In programming there are many ways to accomplish the same task. Take the case of calculating the average (mean) value of a raster stored in a PostGIS database. The task seems simple enough – surely there is a built-in function to do *exactly* this.

Such a function, `ST_Avg`

, would be used like this:

```
SELECT ST_Avg(my_rast) FROM my_table WHERE rast_id = 7514;
```

however the function `ST_Avg`

does not exist so we cannot calculate the average of the raster directly. Instead we can consider using `ST_DumpValues`

to dump the raster values to an array, which we can then average ourselves (either using subqueries or with Numpy). Alternative we can use `ST_SummaryStats`

and extract the mean.

These are all valid approaches (they all give the same result) so we want to choose the approach that optimizes speed. I selected a raster (1000x1000 16-bytes unsigned integer pixels) from the database at random and used the iPython (Jupyter?) magic command `%%timeit`

to compare 30 runs of each approach.

## ST_DumpValues

The `ST_DumpValues`

function returns the raster values in an array. Postgres does not have a built-in function for averaging arrays. But we can still calculate the average using subqueries or pass the array along to Python.

### Subqueries

Working our way out from the middle, we use `(ST_DumpValues(rast)).valarray`

to get the array and then have to unnest it in order to calculate the average.

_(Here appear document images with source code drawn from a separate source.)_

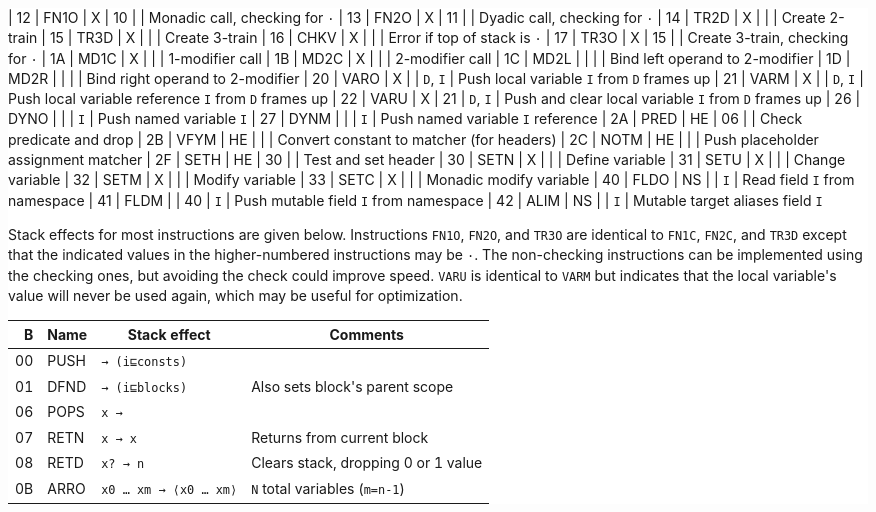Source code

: | 12 | FN1O |  X   |  10  |          | Monadic call, checking for `·`
| 13 | FN2O |  X   |  11  |          | Dyadic call, checking for `·`
| 14 | TR2D |  X   |      |          | Create 2-train
| 15 | TR3D |  X   |      |          | Create 3-train
| 16 | CHKV |  X   |      |          | Error if top of stack is `·`
| 17 | TR3O |  X   |  15  |          | Create 3-train, checking for `·`
| 1A | MD1C |  X   |      |          | 1-modifier call
| 1B | MD2C |  X   |      |          | 2-modifier call
| 1C | MD2L |      |      |          | Bind left operand to 2-modifier
| 1D | MD2R |      |      |          | Bind right operand to 2-modifier
| 20 | VARO |  X   |      | `D`, `I` | Push local variable `I` from `D` frames up
| 21 | VARM |  X   |      | `D`, `I` | Push local variable reference `I` from `D` frames up
| 22 | VARU |  X   |  21  | `D`, `I` | Push and clear local variable `I` from `D` frames up
| 26 | DYNO |      |      | `I`      | Push named variable `I`
| 27 | DYNM |      |      | `I`      | Push named variable `I` reference
| 2A | PRED |  HE  |  06  |          | Check predicate and drop
| 2B | VFYM |  HE  |      |          | Convert constant to matcher (for headers)
| 2C | NOTM |  HE  |      |          | Push placeholder assignment matcher
| 2F | SETH |  HE  |  30  |          | Test and set header
| 30 | SETN |  X   |      |          | Define variable
| 31 | SETU |  X   |      |          | Change variable
| 32 | SETM |  X   |      |          | Modify variable
| 33 | SETC |  X   |      |          | Monadic modify variable
| 40 | FLDO |  NS  |      | `I`      | Read field `I` from namespace
| 41 | FLDM |      |  40  | `I`      | Push mutable field `I` from namespace
| 42 | ALIM |  NS  |      | `I`      | Mutable target aliases field `I`

Stack effects for most instructions are given below. Instructions `FN1O`, `FN2O`, and `TR3O` are identical to `FN1C`, `FN2C`, and `TR3D` except that the indicated values in the higher-numbered instructions may be `·`. The non-checking instructions can be implemented using the checking ones, but avoiding the check could improve speed. `VARU` is identical to `VARM` but indicates that the local variable's value will never be used again, which may be useful for optimization.

|  B | Name | Stack effect          | Comments
|---:|------|-----------------------|--------
| 00 | PUSH | `→ (i⊑consts)`        |
| 01 | DFND | `→ (i⊑blocks)`        | Also sets block's parent scope
| 06 | POPS | `x →`                 |
| 07 | RETN | `x → x`               | Returns from current block
| 08 | RETD | `x? → n`              | Clears stack, dropping 0 or 1 value
| 0B | ARRO | `x0 … xm → ⟨x0 … xm⟩` | `N` total variables (`m=n-1`)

I wrote this using two subqueries for readability but it can be condensed to one (Postgres actually does behind the scenes).

```
query = """
SELECT AVG(values) AS mean FROM (
SELECT UNNEST(valarray) AS values FROM (
SELECT (ST_DumpValues(rast)).valarray FROM my_table WHERE ID = 7514)
AS subquery)
AS subquery;"""
cur.execute(query)
raster = cur.fetchone()
raster['mean']
```

Results: 183 ms per loop

### Numpy

Another approach is to return the array and perform the calculation in Python using Numpy.

```
query = """SELECT (ST_DumpValues(rast)).valarray FROM my_table WHERE ID = 7514;"""
cur.execute(query)
raster = cur.fetchone()
np.mean(raster['valarray'])
```

Results: 2.09 s per loop

## ST_SummaryStats

The third approach is to extract the mean from the results of `ST_SummaryStats`

.

```
query = """SELECT (ST_SummaryStats(rast)).mean FROM my_table WHERE ID = 7514;"""
cur.execute(query)
raster = cur.fetchone()
raster['mean']
```

Results: 50.2 ms per loop

# Conclusion

These are just some of the possible ways to calculate the average of a raster in PostGIS. It was surprising to me that PostGIS does not have a `ST_Avg`

function (or similar). Calculating the average of a raster can be thought of as the areal average and is trivial to compute. The `ST_SummaryStats`

function had by far the best performance and admittedly is not too far off from a built-in raster averging function in that it just returns a few extra components. As it turns out `ST_SummaryStats`

isn’t just a convenience function, as I expected, but actually is tuned for performance. Given that this approach is the most readable it was a little surprising that it was also the fastest.